> [MATERIAL ERKUNDEN]:
1. Schreiben Sie aus dem Artikel über die 1-Euro-Häuser in Italien den Abschnitt von „Gemeinden verkaufen lehrstehende“ bis „auf die Noch-Nicht-Villen.“ wortgetreu ab.
2. Warum dürfen laut dem Artikel über die 1-Euro-Häuser manche Orte die Räume „Airbnb- oder Hotelmässig“ betreiben lassen? Antworten Sie in ein bis drei Sätzen.
3. Führen Sie den Artikel über die 1-Euro-Häuser in Italien im Anschluss an seinen letzten Satz fort.

> [DOKUMENTTEXT]:
---------------

Der Traum vom Eigenheim wird in der Schweiz schwieriger: Höhere Mieten, weniger Wohnungen und so weiter. Doch wozu in die Nähe schweifen, wenn es sich im Ausland lässt ergreifen (etwas gar frei nach Goethe)?

Gemeinden verkaufen lehrstehende Häuser für den symbolischen Preis von einem Euro an Menschen von überall. Einzige Bedingung: Die Gemäuer müssen renoviert werden.

«Bei den Häusern zum Schnäppchenpreis handelt es sich um Bruchbuden in Dörfern, die teilweise nur schwer erreichbar sind», geht der «Blick» etwas gar hart ins Gericht, einem 1-Euro-Haus schaut man schliesslich nichts in Maul, wie ein Sprichwort der alten Römer dokumentiert. Auch wenn in manchen Fällen durch Erdbeben und Fluten eher noch Ruinen übrig sind; aber man muss ja nicht immer das Haar in der Suppe suchen. Da BBC und CNN dokumentierten, wie die 1-Euro-Häuser (gefunden werden können sie hier) renoviert werden können, gibt es einen Run auf die Noch-Nicht-Villen.

Pure Nächstenliebe

Junge Italiener zieht es in Städte wie Mailand oder Rom. Das Schreckgespenst von Geisterdörfern schleicht bereits empor. Und da man sich in den Büros der Gemeindeverwaltungen kraft seines Amtes selbst am nächsten ist (deshalb Nächstenliebe), ist die Idee mit den verwaisten 1-Euro-Häusern aufgekommen. Schliesslich sollen die Dörfer wieder aufleben.

Interessierte können ein Formular ausfüllen und sich bei der Liegenschaftsverwaltung melden. Dann gilt es diverse administrative Kosten zu berappen und innerhalb von zwei Monaten mit den Rennovationen zu beginnen und natürlich gilt es auch, das Haus in Bella Italia zu versteuern. Eben: Nächstenliebe.

Einige der Gemeinden fordern, dass man im Haus lebt und nicht einfach hin und wieder in die Ferien fährt. In anderen Orten ist es möglich, die Räume Airbnb- oder Hotelmässig zu betreiben, da Tourismus die Region ebenfalls belebt.

Jesus.ch weiss nach einem prüfenden Blick auf die Weltkarte: Wer sich zum Beispiel in Augusta (Sizilien) um ein 1-Euro-Haus bemüht, könnte mit einer gut ausgestatteten Yacht Malta, Griechenland oder die Türkei erreichen. Alle deutschsprachigen Leser, die nun bereits von einem Haus in Italien träumen: Der Ort liegt nicht gleich um die Ecke neben Milan. Cinquefrondi liegt ganz im Süden. Südlicher als Valenzia, der gesamte Kosovo, oder Istanbul (und sogar leicht südlicher als Peking).

---------------

> [AUSGEWÄHLTE EINTRÄGE]:
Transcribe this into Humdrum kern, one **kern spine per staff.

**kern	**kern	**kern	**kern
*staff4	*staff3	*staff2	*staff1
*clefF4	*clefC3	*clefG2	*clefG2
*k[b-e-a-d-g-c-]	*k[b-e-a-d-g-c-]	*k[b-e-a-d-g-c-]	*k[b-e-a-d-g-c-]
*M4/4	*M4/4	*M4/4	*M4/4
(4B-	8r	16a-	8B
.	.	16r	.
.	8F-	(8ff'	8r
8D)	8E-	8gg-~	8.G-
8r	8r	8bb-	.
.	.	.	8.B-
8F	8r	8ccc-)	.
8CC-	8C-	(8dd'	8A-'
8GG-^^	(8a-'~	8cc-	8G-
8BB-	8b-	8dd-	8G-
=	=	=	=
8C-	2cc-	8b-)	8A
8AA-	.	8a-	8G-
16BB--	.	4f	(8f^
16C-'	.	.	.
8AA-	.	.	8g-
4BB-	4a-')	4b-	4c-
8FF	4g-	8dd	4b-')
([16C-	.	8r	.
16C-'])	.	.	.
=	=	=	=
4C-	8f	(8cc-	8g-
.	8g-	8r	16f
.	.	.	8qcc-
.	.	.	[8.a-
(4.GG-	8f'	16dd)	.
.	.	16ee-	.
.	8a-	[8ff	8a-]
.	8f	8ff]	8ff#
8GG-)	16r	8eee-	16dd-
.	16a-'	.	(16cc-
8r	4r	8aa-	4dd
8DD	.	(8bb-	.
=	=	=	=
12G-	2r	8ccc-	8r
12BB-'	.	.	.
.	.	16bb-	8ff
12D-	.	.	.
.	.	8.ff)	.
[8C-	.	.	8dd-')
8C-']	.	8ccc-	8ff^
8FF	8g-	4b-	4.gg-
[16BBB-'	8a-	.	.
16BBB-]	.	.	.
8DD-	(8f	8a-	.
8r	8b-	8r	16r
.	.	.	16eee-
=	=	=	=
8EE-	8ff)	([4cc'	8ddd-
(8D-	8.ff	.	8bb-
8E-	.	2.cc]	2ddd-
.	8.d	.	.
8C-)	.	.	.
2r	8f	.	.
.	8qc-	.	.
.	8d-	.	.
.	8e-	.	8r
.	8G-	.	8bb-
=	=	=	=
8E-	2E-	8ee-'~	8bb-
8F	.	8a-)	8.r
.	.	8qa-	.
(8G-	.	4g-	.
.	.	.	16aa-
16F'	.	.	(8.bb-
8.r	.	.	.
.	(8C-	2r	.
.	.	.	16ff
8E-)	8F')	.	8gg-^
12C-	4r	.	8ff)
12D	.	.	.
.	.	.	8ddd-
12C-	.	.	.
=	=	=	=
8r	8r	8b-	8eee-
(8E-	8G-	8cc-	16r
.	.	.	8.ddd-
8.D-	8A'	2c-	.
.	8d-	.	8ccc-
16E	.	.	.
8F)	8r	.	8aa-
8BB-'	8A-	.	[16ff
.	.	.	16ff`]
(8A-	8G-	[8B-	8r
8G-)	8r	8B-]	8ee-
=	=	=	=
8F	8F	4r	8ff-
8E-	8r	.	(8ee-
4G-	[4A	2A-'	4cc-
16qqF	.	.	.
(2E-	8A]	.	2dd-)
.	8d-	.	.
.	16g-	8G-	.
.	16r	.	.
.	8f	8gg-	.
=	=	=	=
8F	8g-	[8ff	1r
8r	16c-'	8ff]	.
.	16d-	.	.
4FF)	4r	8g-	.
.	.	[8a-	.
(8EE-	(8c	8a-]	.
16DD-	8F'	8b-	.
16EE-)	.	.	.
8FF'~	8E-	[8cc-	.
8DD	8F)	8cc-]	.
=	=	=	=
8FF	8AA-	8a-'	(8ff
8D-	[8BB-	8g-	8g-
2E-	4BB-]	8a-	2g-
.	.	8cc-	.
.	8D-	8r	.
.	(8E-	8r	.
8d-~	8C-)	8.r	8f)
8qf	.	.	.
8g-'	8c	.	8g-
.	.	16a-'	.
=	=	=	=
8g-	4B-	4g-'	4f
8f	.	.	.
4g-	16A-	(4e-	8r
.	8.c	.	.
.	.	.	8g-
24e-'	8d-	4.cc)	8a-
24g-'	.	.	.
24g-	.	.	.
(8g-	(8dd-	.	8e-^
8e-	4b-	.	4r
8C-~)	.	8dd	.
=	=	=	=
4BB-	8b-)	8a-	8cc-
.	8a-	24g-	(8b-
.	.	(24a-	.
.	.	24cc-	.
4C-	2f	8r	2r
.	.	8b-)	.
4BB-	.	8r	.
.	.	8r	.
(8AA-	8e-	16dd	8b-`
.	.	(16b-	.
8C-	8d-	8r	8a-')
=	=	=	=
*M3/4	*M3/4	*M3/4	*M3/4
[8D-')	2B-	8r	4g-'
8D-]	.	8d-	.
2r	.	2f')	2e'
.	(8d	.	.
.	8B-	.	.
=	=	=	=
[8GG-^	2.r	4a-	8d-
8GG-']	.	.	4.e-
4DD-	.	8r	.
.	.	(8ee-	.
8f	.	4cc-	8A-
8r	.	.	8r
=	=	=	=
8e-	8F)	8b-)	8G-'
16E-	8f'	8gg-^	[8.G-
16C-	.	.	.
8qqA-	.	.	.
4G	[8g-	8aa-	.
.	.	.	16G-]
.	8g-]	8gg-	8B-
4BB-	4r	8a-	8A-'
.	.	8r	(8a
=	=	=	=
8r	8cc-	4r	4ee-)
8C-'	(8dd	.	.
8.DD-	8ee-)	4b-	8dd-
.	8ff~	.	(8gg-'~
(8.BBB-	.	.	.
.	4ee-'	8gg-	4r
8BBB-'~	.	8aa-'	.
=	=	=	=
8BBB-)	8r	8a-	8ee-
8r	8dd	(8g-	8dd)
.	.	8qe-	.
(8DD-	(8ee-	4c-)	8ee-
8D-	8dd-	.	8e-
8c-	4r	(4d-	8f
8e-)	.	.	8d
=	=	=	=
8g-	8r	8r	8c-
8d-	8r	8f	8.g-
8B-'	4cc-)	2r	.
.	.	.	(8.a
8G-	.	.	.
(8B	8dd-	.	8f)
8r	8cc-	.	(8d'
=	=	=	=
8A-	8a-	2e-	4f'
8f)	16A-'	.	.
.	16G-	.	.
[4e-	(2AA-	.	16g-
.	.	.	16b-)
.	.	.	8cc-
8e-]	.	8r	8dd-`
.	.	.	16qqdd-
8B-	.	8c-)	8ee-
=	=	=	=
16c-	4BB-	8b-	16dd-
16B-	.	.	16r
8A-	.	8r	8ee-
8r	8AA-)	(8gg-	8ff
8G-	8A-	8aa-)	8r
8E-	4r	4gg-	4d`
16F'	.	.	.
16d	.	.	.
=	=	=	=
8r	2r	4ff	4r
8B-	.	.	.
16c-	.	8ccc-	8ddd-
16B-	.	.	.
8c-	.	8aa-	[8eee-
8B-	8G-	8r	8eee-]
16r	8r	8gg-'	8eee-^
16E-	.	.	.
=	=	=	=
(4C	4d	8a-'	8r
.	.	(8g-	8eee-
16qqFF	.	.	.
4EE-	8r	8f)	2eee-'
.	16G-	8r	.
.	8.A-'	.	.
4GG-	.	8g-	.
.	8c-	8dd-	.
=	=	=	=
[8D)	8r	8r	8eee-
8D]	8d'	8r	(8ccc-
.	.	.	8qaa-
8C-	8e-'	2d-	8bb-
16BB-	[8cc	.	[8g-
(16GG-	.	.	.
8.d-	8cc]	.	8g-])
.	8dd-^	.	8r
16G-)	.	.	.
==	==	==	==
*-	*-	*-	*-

---------------

> [ANTWORTEN JE AUFGABE]:
1.
Gemeinden verkaufen lehrstehende Häuser für den symbolischen Preis von einem Euro an Menschen von überall. Einzige Bedingung: Die Gemäuer müssen renoviert werden.

«Bei den Häusern zum Schnäppchenpreis handelt es sich um Bruchbuden in Dörfern, die teilweise nur schwer erreichbar sind», geht der «Blick» etwas gar hart ins Gericht, einem 1-Euro-Haus schaut man schliesslich nichts in Maul, wie ein Sprichwort der alten Römer dokumentiert. Auch wenn in manchen Fällen durch Erdbeben und Fluten eher noch Ruinen übrig sind; aber man muss ja nicht immer das Haar in der Suppe suchen. Da BBC und CNN dokumentierten, wie die 1-Euro-Häuser (gefunden werden können sie hier) renoviert werden können, gibt es einen Run auf die Noch-Nicht-Villen.

2. Einige Gemeinden verlangen, dass man im Haus lebt. In anderen Orten ist der Betrieb als Airbnb oder hotelähnlich möglich, weil Tourismus die Region ebenfalls belebt.

3.
Gott bietet eine noch günstigere Wohnung

Ein Haus im Süden für einen Euro – sind wir ehrlich, auch Millionen-teure Häuser in Helvetien bedürfen der Sanierungs- und Nebenkosten – klingt unüberbietbar günstig. Doch jemand bietet sogar einen noch tieferen Preis, er zahlte sogar dafür: Gott.

Er bietet in der neuen Welt, die er gemäss der Bibel bietet, ein neues Zuhause an. Dieses dürfte nach irdischen Währungen zwar unbezahlbar sein, er aber bietet sie sogar kostenlos. Wer Jesus Christus nachfolgt, erhält eine himmlische Wohnung, wie er in der Bibel dokumentiert (Johannes, Kapitel 14, Verse 2-3): «In meines Vaters Hause sind viele Wohnungen. Wenn's nicht so wäre, hätte ich dann zu euch gesagt: Ich gehe hin, euch die Stätte zu bereiten? Und wenn ich hingehe, euch die Stätte zu bereiten, will ich wiederkommen und euch zu mir nehmen, auf dass auch ihr seid, wo ich bin.»

Warum wir auf die ewige Wohnung blicken sollten

Jesus Christus hat alles getan, um die Ewigkeit mit Ihnen verbringen zu können. Er hat Karfreitag durchlitten, damit Sie eine direkte Beziehung mit Gott und mit ihm haben können. Und er will nicht nur für ein paar Wochen, Monate oder Jahre bei Ihnen sein, sondern eine konstante, ewige Beziehung mit Ihnen haben.

Er hat den grossen, ersten Schritt auf Sie zugemacht, einer, der ihn alles gekostet hat. Damit Sie Zugang zu ihm haben können. Vielleicht ist gerade jetzt der beste Augenblick für Sie, ebenfalls einen Schritt zu machen.